"Comfortable spaces to have uncomfortable conversations"
So said Gemma Greaves, the Marketing Society chief executive, as she introduced this year’s conference at the Science Museum.
In 2016 I praised the conference content but remarked about the lack of gender diversity on stage. As a result Gemma recruited me to her conference panel for this year.
Let’s get that elephant out of the room first of all: the gender balance this year was significantly better, and the first five to speak on stage were women.
The theme for this year was "brave". Dr Emma Barrett OBE dissected bravery, giving five key tactics of a brave leader.
1) Role model courage (and fake it if you don’t feel it).
2) Reduce uncertainty through excellent preparation.
3) Enhance self-efficacy – replace the doubting voice in your head with a cheerleader.
4) Maintain focus on the goal.
5) Fail well – if something goes wrong be resilient and learn from it.
6) Remember the motivation – the bigger the why for being brave in the first place the better – you need passion about the cause.
The extraordinary Raha Moharrack, who is the first Saudi women ever to climb Everest, gave us an insight into her motivation. Her dad said no to her when she asked him if she could climb a mountain, and that "no" made her more determined than ever to do it anyway: "the word grew fangs and tore at my soul".
Maya Angelou said, "Bitterness is like cancer. It eats upon the host. But anger is like fire. It burns all clean." Turning anger into fuel is a great way for getting you places, including of course up a mountain.
Two outstanding marketing chiefs then brought us back to bravery in work. Syl Saller (Diageo) and Andrew Clarke (Mars) described how and when they’re brave.
Syl described the importance of owning the selling of a brave initiative – that you must convince your boss, your colleagues, your team and always yourself.
Andrew explained the need, especially in times of retrenchment, to share, to trust, to explore and to let go of control.
Dr Barrett used extremes of physical danger to illustrate brave techniques. Moharrack said that despite climbing mountains (in what looked like atrocious conditions), her most scary moment was when she sent an email to her father appealing to him to change his mind and give his permission and his blessing to her first adventure.

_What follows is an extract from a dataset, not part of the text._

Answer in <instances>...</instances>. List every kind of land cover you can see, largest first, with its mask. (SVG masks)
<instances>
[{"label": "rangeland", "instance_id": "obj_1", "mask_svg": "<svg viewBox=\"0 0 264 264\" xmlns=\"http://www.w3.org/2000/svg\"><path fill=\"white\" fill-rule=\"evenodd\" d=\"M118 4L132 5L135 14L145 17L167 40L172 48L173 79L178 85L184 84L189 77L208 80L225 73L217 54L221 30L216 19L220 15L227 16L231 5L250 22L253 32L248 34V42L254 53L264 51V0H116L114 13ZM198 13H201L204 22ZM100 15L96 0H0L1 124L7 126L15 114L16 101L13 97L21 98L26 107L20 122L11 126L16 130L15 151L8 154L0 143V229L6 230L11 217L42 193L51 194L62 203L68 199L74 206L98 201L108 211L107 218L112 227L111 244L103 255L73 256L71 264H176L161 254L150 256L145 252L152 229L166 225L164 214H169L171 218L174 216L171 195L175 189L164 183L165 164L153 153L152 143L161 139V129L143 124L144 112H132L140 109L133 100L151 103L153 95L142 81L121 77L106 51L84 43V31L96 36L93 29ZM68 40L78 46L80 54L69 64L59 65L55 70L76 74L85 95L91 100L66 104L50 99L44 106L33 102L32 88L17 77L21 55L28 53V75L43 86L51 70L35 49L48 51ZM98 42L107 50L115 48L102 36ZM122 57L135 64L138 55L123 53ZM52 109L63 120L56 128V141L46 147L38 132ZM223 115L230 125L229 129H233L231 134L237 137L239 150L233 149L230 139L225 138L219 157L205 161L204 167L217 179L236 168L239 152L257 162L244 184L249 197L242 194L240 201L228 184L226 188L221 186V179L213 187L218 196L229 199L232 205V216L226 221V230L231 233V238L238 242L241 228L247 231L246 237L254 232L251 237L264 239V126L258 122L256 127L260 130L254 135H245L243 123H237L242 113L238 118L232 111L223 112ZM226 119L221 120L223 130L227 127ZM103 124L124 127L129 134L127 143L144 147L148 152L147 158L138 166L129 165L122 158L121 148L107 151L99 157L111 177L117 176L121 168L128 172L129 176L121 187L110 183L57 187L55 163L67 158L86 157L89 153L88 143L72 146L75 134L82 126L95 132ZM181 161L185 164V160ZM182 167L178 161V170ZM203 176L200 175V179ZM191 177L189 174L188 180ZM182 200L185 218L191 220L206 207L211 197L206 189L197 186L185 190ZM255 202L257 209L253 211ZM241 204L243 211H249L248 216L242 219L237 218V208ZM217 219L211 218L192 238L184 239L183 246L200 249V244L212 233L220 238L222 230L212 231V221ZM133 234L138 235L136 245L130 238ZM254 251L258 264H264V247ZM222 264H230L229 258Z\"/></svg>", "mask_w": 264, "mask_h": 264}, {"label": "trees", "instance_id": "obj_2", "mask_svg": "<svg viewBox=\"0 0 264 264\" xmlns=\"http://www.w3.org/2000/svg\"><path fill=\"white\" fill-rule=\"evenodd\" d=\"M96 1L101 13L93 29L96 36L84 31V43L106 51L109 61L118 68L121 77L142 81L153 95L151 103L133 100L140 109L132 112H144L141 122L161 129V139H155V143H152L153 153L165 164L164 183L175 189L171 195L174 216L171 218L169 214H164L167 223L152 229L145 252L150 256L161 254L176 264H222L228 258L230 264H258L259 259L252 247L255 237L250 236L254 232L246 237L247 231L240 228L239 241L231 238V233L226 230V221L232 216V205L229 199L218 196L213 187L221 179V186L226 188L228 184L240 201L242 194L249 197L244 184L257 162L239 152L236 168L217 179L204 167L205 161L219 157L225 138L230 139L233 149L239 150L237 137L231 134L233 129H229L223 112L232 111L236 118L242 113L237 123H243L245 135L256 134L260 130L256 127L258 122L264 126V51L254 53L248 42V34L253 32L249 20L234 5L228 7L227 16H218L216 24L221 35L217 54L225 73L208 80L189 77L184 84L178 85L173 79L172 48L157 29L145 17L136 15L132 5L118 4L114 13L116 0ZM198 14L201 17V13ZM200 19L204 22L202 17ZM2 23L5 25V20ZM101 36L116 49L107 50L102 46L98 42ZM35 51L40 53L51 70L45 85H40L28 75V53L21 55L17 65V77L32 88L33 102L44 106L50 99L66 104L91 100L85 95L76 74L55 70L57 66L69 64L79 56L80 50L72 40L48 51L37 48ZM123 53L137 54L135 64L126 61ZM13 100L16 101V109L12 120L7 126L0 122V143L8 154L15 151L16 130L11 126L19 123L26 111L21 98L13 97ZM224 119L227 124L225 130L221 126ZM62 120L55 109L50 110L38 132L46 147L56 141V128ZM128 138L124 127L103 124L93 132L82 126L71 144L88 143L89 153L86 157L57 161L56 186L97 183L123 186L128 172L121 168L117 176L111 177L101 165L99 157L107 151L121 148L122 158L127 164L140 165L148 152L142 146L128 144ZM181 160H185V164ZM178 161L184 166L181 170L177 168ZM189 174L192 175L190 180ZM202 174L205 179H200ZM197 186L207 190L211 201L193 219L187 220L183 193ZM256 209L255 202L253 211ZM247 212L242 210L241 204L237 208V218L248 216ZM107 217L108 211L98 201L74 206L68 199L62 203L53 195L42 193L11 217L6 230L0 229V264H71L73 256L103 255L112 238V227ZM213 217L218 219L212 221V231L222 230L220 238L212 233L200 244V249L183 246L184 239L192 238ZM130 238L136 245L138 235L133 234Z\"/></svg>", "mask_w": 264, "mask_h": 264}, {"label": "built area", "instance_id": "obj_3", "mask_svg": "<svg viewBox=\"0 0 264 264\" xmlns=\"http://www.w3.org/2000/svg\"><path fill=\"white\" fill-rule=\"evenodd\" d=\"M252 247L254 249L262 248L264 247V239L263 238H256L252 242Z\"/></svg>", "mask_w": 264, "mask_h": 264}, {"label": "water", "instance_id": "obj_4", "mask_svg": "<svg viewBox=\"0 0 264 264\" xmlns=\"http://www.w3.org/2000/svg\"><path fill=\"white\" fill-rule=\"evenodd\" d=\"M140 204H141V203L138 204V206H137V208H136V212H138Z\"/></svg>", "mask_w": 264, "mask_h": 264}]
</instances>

Fear of her father trumped fear of falling.
Fear of disapproval can paralyse people in the workplace. We want cast iron substantiation when we challenge, when those who we are fearful of challenging may simply want to hear a different point of view and an alternative hypothesis.
Let’s remember that even if we don’t win the argument we won’t fall off the mountain. 2018 is the time to be brave.